Il teatro e la fantasticazione. Intervista a Ermanno Cavazzoni

In occasione delle finali del premio Scenario incontriamo uno dei giurati, Ermanno Cavazzoni, scrittore emiliano e docente universitario, autore dalla cifra onirica la cui penna ha firmato «Il poema dei lunatici», radice letteraria della «Voce della luna» di Federico Fellini. Cavazzoni è uno scrittore atipico nel panorama della letteratura italiana, capace di uno sguardo trasversale che unisce in un melange illuminante il fantastico che c’è dietro la quotidianità e una lettura della realtà potente e lucida. Gli abbiamo chiesto, da scrittore, di commentare i mondi che il teatro è in grado di sprigionare sulla scena.

Partendo da un punto di vista diverso che è quello della letteratura, in questa finale ricca di esperienze giovanili ma non soltanto, qual è il dato che emerge con più evidenza da questi spettacoli?

È difficile parlare dei finalisti di Scenario in maniera omogenea perché, come avviene nel teatro in generale, si incontrano diverse proposte. In alcuni c’è la prevalenza della parola parlata, quindi di un testo scritto, in altri vi è una perdita di centralità della parola fino alla sua totale mancanza per un uso del corpo, del movimento. Dal punto di vista della letteratura è difficoltoso restituire una panoramica generale, ci sono testi che si fanno apprezzare molto come oggetto letterario. Alcuni hanno una capacità immaginativa straordinaria, e con questo intendo proprio la visività della parola, si riesce a vedere con gli occhi ciò che la parola dice, e questa è una cosa rara da raggiungere.

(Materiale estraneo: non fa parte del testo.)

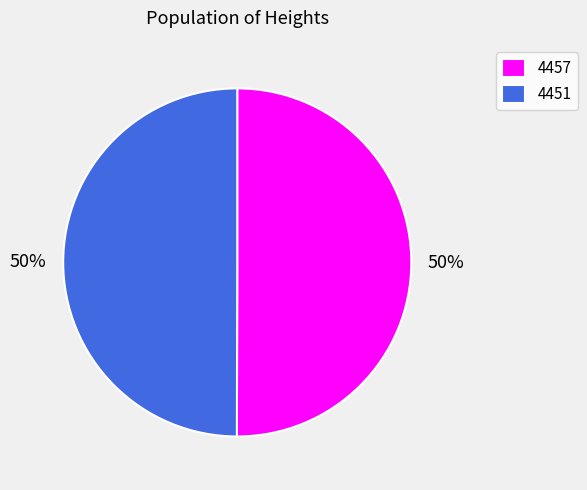

How many slices are in this pie chart?

2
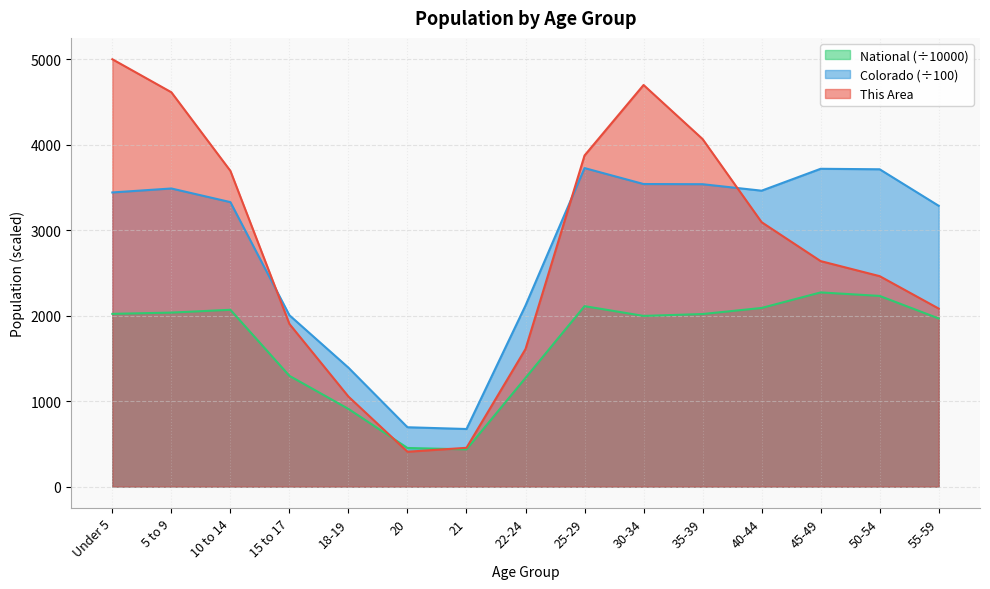

Where does the National series first go above 2017?

Under 5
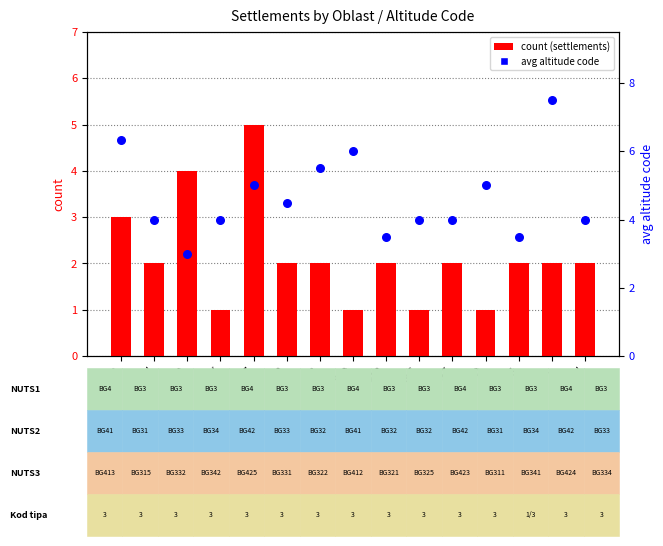

At how many categories does at least one series exceed 2?

15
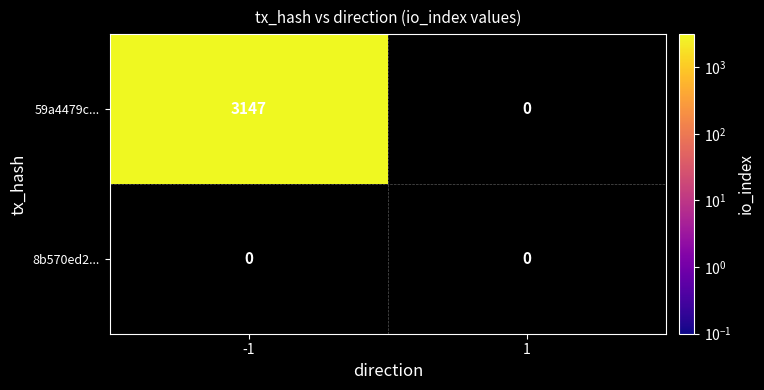

What is the total value across all series at -1?

3147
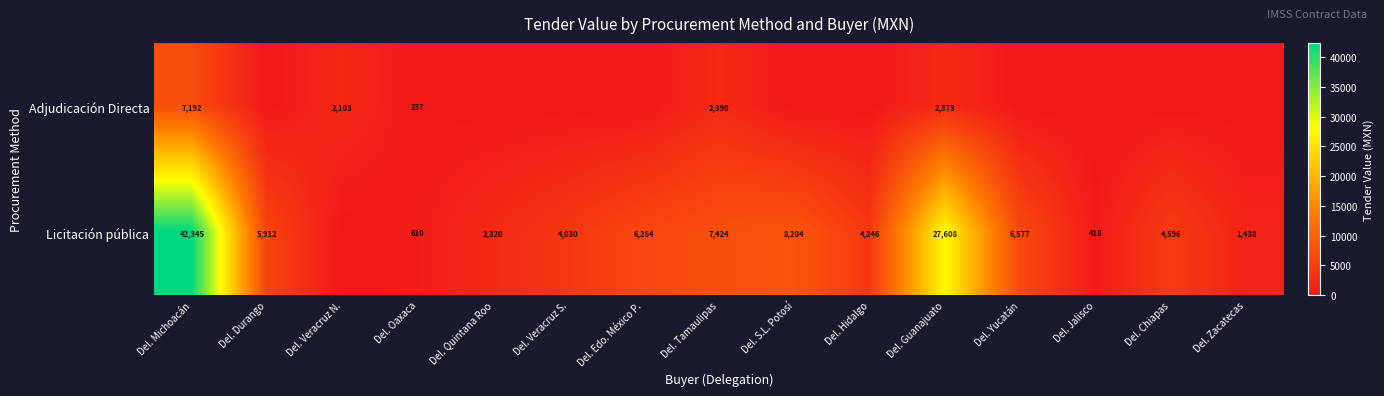

The value of Licitación pública at Del. Chiapas is 8085. True or false?

False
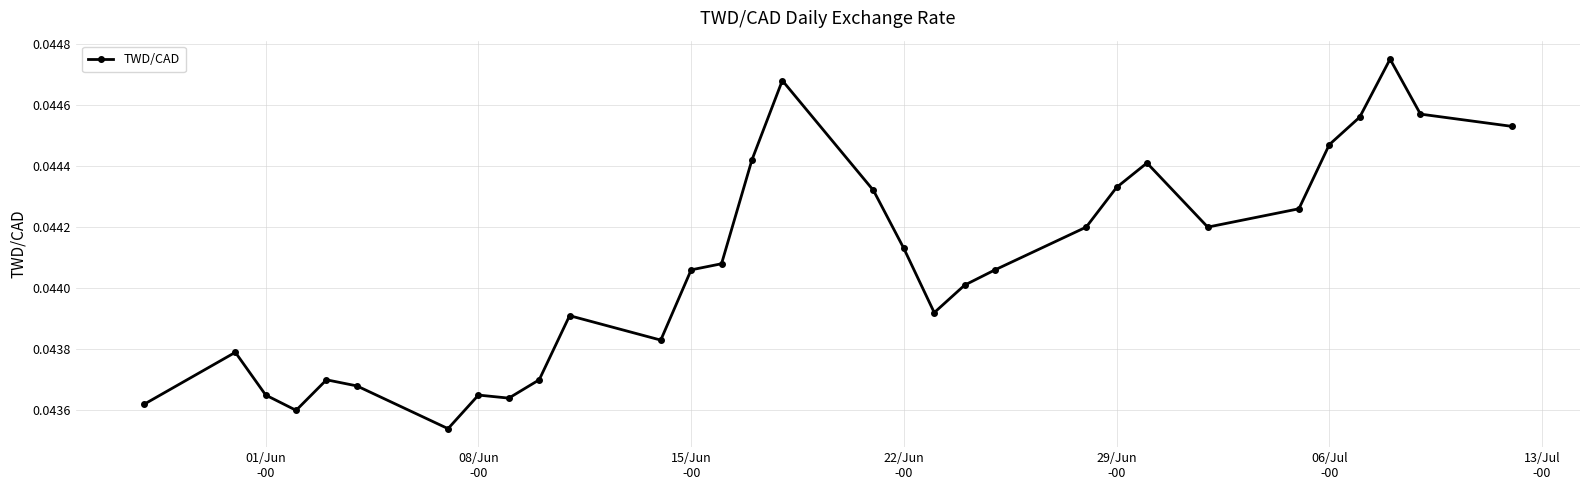

True or false: the data has more than 1 interior local peaks.

True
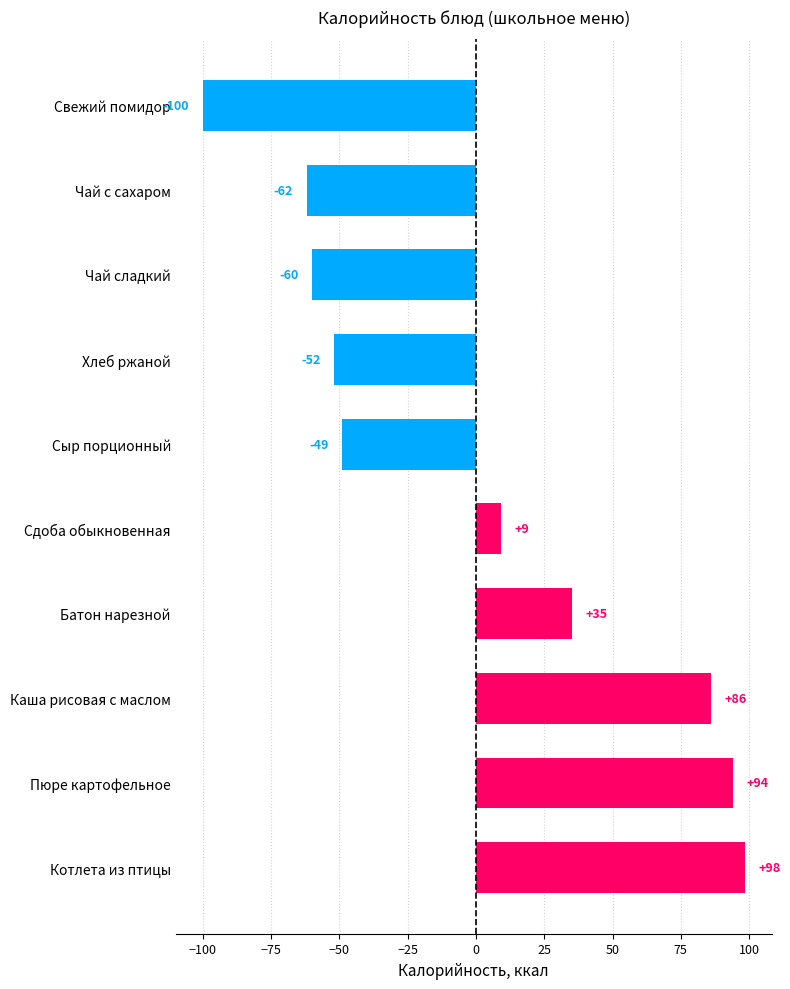

List the labels in order of value, smallest first.

Свежий помидор, Чай с сахаром, Чай сладкий, Хлеб ржаной, Сыр порционный, Сдоба обыкновенная, Батон нарезной, Каша рисовая с маслом, Пюре картофельное, Котлета из птицы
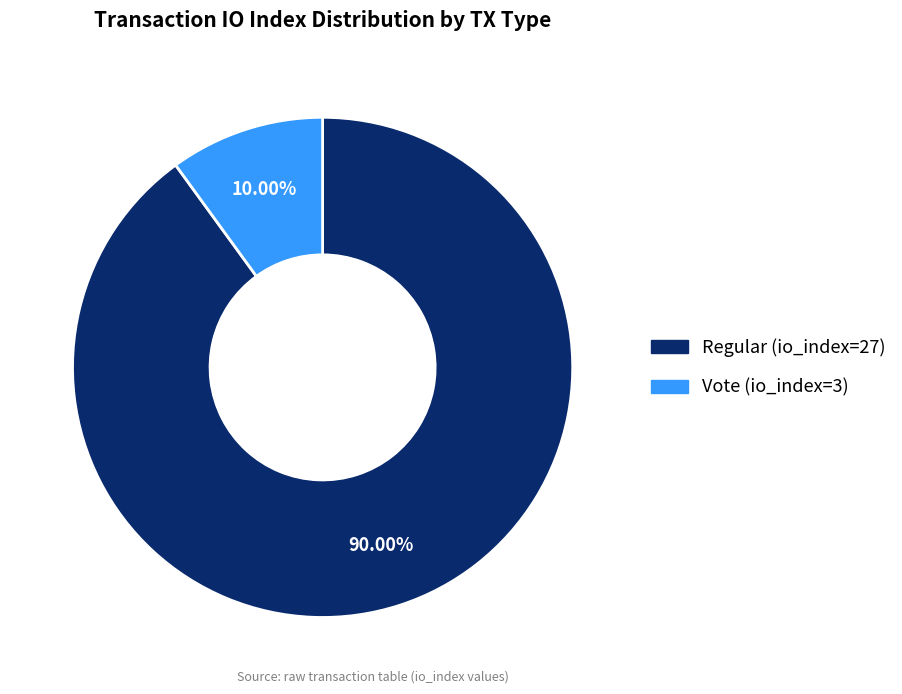

Combined, do Regular (io_index=27) and Vote (io_index=3) account for over 50%?

Yes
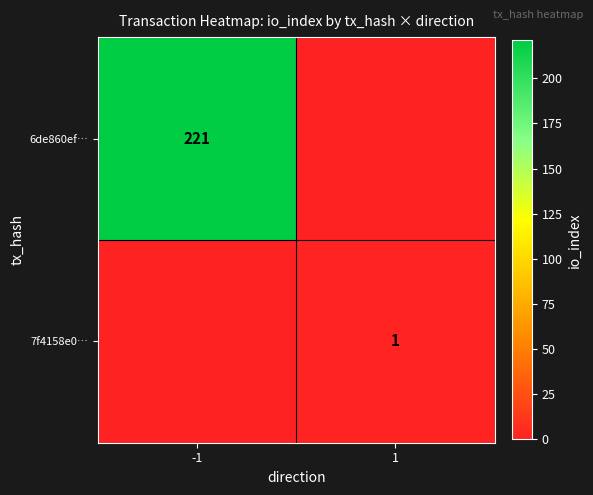

What is the maximum value shown in the chart?

221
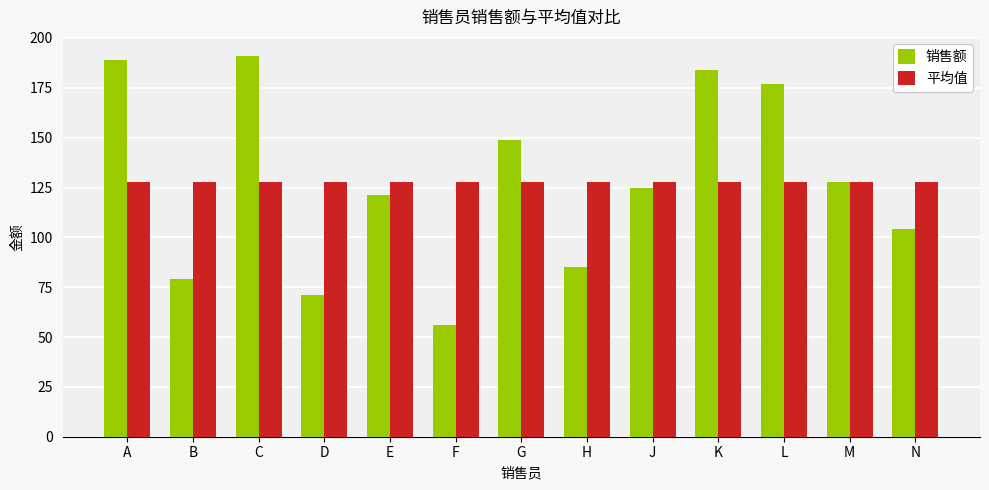

Reading right to left, extract all data points from this chart.

销售额: 104.0	128.0	177.0	184.0	125.0	85.0	149.0	56.0	121.0	71.0	191.0	79.0	189.0
平均值: 127.6	127.6	127.6	127.6	127.6	127.6	127.6	127.6	127.6	127.6	127.6	127.6	127.6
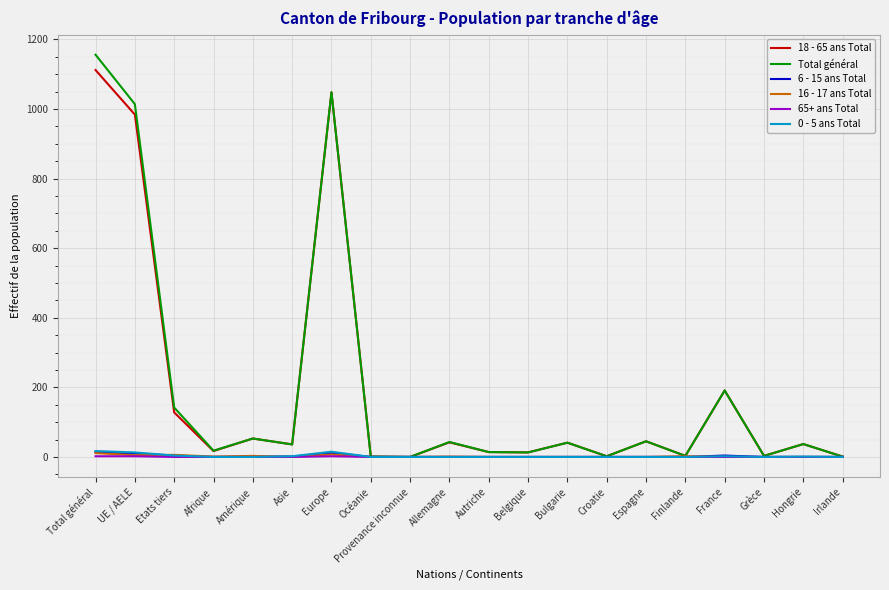

The 18 - 65 ans Total series shows 1968 at Total général. True or false?

False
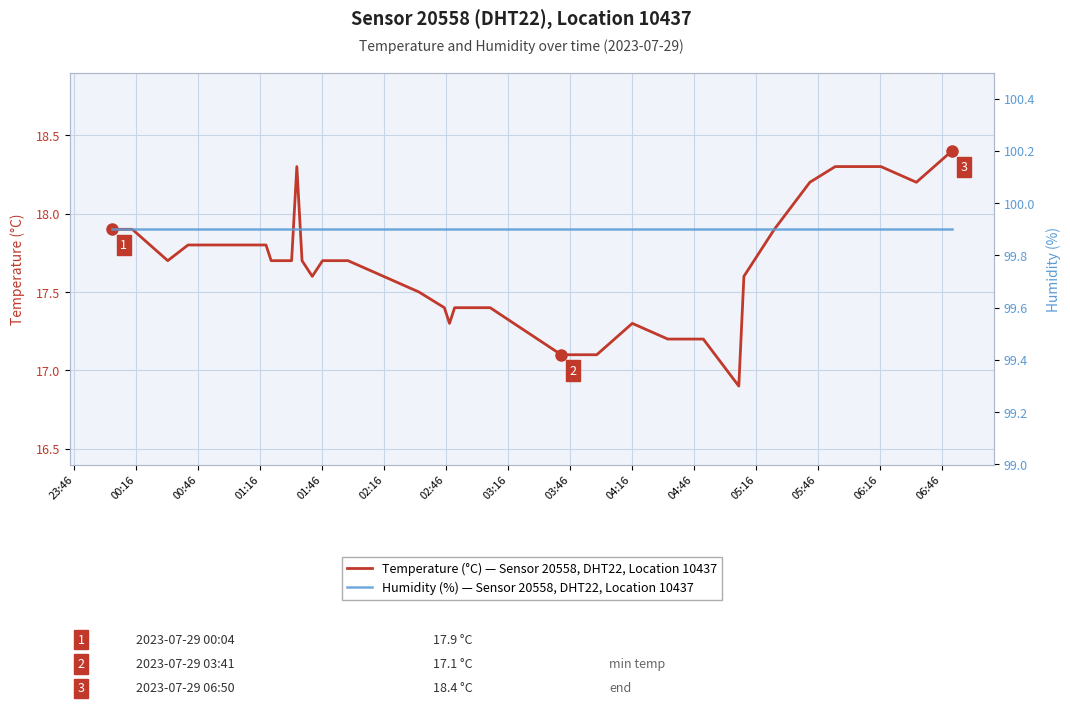

What is the average value of the Humidity (%) series?

99.9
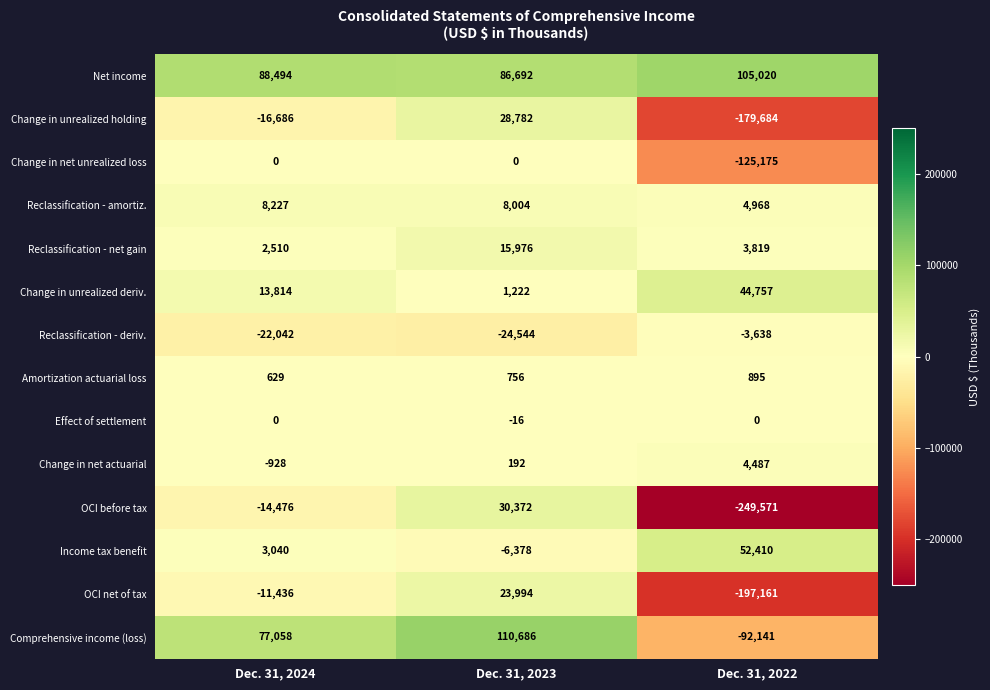

Is the value of Comprehensive income (loss) at Dec. 31, 2022 greater than the value of Reclassification - amortiz. at Dec. 31, 2023?

No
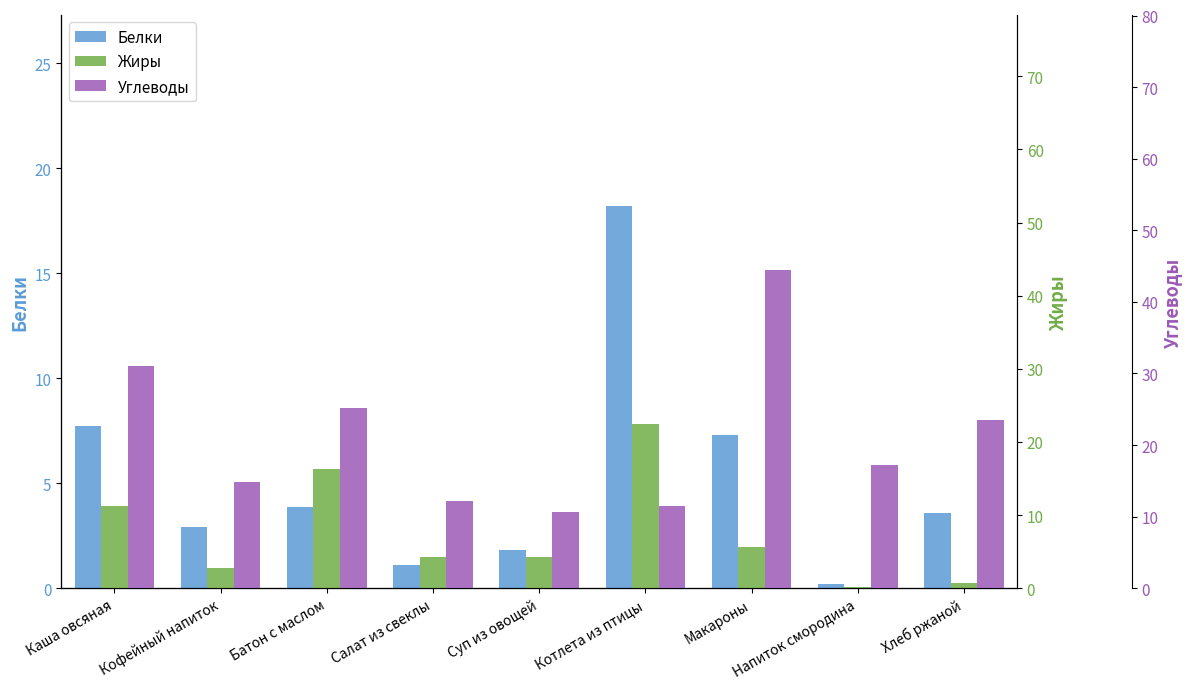

What is the value of the Углеводы bar at the 9th from the left?

23.5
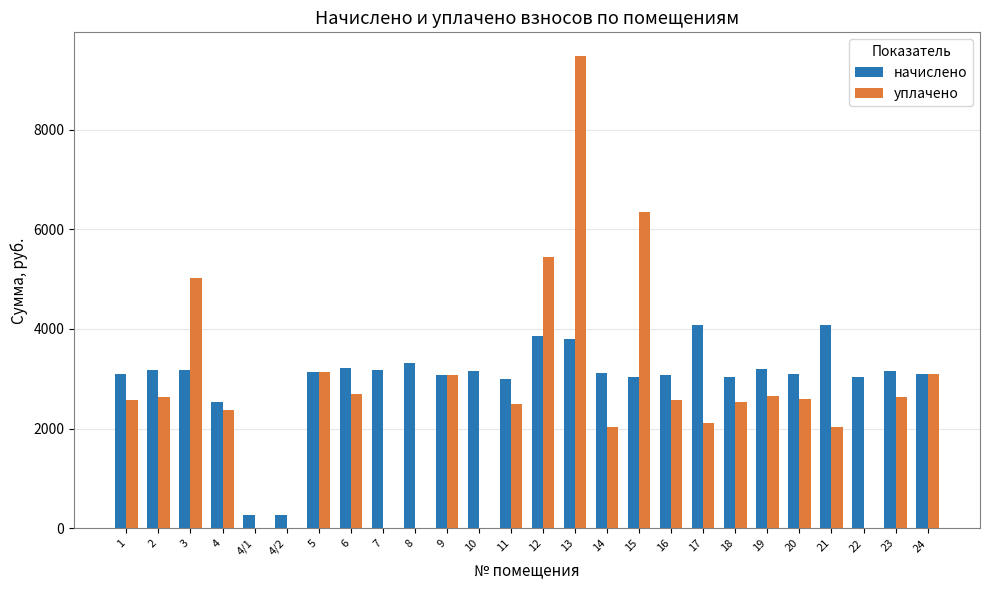

What is the highest value of the начислено series?

4070.4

Pensi che si stia ricreando una connessione tra una dimensione letteraria e la ricerca teatrale che per anni è stata refrattaria alla parola?

Un ricongiungimento vero e proprio direi di no, vedo che c’è una prevalenza del movimento. Però devo subito contraddirmi: a Scenario ci sono alcune esperienze che si incentrano sulla parola. Quello che è evidente è il riconoscere tutta una dimensione di ricerca del movimento fortemente legata alla potenzialità. A volte non so vedere cosa possa risultare dal perfezionamento di certe idee,
di certe prove del movimento corporeo. Altri lavori al contrario hanno una loro compiutezza che mi cattura e mi colpisce molto, sia quelli più incentrati sulla corporeità che lavori di parola, e anche creazioni che mescolano i due universi.

Non riuscire a focalizzare puntualmente quello che può essere un lavoro fa anche parte della natura di Scenario, del suo essere un work in progress, il suo mettere in luce dei meccanismi.

È esattamente questo il bello di Scenario: consegnare un premio perché uno spettacolo possa essere realizzato, non semplicemente premiare un lavoro già finito, come nel mondo letterario. Il teatro ha bisogno dei finanziamenti per essere realizzato, quindi questa formula è particolarmente adatta, lo scegliere di premiare chi presenta delle promesse, delle possibilità.


Nel tuo percorso come scrittore hai affrontato tantissimo l’immaginare dei territori in qualche modo inesplorati e che si riplasmano attraverso la sensazione. Anche il teatro in qualche modo è l’apertura di questi mondi, il gettare uno sguardo su questi territori.

Questo è ciò che il teatro può far accadere, e quando questo si avvera, quando in teatro qualcuno, un singolo attore o un gruppo, riesce ad aprire un mondo, io vedo. Vedo non quello che è lì presente, ma quello che non c’è. Allora la meraviglia per questo incontro è tale che mi viene addosso una contentezza, una felicità quasi da aver voglia di abbracciarlo. È come se io e lui fossimo entrati in altro globo terrestre che lì si è creato. Altre volte, quando questi abbozzi di spettacolo restano chiusi, impermeabili, non so dire se per mia insufficienza o per qualche carenza nel lavoro, allora provo una specie di dolore. Il dolore della chiusura, ancora più forte delle chiusure che normalmente incontriamo. Quando qualcosa nel teatro non si apre, io ho l’impressione di trovarmi di fronte a certe forme di schizofrenia dove ci sono dei comportamenti anormali, anomali, non quotidiani, che in qualche modo spaventano. Ecco, il teatro quando non si apre mi fa paura, è come se ogni singolo uomo fosse una specie zoologica diversa, e questo è dolorosissimo, disperante. Adesso ovviamente sto esagerando, ma lo faccio in contrapposizione alla felicità, al miracolo dell’apertura che accade quando scena e pubblico sono insieme, laggiù nel nuovo territorio che si svela. Questa è una grande virtù che io chiamo fantasticazione. Non la fantasia privata e solitaria ma proprio la fantasticazione che è in grado di coinvolgere anche gli altri, di portarli dentro, e solo allora esiste.